I've just be asked to work on a large portal project and have been looking through the established code. I keep finding this in the jsps:

<input class="portlet-form-button"
    name="<%=ModifyUserProfile.FORM_FIRST_TIME_LOGIN_SUBMIT%>" type="submit" ...

The authors are using static strings defined in classes to define the names of input fields and buttons in jsp forms.

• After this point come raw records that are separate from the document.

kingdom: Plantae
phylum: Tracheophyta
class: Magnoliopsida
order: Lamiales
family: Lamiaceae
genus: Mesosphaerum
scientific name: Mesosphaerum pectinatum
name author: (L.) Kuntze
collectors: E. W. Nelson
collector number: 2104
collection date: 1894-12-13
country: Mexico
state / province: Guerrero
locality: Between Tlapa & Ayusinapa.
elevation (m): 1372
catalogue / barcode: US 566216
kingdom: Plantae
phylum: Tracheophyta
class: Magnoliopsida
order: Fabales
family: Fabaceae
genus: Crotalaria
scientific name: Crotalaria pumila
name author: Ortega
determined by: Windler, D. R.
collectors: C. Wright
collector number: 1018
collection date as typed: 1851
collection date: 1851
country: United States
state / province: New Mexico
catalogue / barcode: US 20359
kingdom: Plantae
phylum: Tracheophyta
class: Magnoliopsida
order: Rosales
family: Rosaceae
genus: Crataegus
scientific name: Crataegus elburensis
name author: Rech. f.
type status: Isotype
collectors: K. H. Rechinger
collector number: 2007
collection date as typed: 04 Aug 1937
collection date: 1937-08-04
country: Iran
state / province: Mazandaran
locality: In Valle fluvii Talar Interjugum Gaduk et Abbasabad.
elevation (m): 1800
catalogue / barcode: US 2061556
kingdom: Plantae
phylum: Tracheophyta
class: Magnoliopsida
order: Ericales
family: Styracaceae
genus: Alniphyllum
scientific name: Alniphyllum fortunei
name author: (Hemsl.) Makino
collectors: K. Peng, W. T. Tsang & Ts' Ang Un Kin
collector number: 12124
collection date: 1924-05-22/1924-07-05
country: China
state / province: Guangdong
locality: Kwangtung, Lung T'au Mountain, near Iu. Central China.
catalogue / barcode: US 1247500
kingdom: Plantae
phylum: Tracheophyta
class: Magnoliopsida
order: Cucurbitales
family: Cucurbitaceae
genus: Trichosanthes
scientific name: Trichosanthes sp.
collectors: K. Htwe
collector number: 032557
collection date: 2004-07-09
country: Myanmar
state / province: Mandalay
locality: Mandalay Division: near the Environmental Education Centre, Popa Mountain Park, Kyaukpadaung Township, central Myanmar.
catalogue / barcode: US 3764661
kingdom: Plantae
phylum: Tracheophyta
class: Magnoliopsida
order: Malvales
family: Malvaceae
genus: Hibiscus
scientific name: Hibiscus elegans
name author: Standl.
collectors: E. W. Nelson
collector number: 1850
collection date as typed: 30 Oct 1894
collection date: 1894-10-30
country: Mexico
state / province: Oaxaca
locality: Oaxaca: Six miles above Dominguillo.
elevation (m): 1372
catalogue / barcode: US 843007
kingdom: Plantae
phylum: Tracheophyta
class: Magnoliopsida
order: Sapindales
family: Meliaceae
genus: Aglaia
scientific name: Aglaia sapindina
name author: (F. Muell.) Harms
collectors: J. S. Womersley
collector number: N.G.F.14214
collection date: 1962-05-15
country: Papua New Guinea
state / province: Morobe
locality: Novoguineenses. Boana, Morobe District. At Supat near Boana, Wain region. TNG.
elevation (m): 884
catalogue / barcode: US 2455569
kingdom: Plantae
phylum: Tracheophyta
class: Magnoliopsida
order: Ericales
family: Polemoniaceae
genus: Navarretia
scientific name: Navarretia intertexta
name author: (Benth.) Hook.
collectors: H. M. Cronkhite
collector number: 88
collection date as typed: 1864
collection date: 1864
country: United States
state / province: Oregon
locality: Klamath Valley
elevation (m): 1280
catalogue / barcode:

I've never seen this done before and was wondering if this is common practice. I'm inclined to think not, but I'm asking because, apart from centralising names which I would have thought are not likely to change, I can't see the reason why.

Any thoughts on this?

A: 

The practice is right. Like you said, it helps in centralizing the messages.

The other more helpful advantage is for Internationalization. YOu have multiple properties file, each specific for a locale/language. Use the one specific to the user's locale and you have internationalized messages without changing your jsp.

Vaishak Suresh
+1  A: 

As you've determined, the advantage of this approach is that the compiler ensures the identifier used in the page always matches the one in your Java code (e.g. the portlet processAction method that reads the submitted field). Changing the value of the String constant automatically updates the view. It may also help identify usage of String constants.

The downside is that it makes for pretty ugly view code and I would avoid scriptlet-style code wherever possible.

Whether I'd change this would probably depend on the cleanliness of the code. If the String identifiers are mixed in with a mess of other constants and the views are thousand line script jungles, I'd probably leave them alone.

Since these are portlets, if I was feeling completely anal about code cleanliness, I'd namespace that input name with an EL function.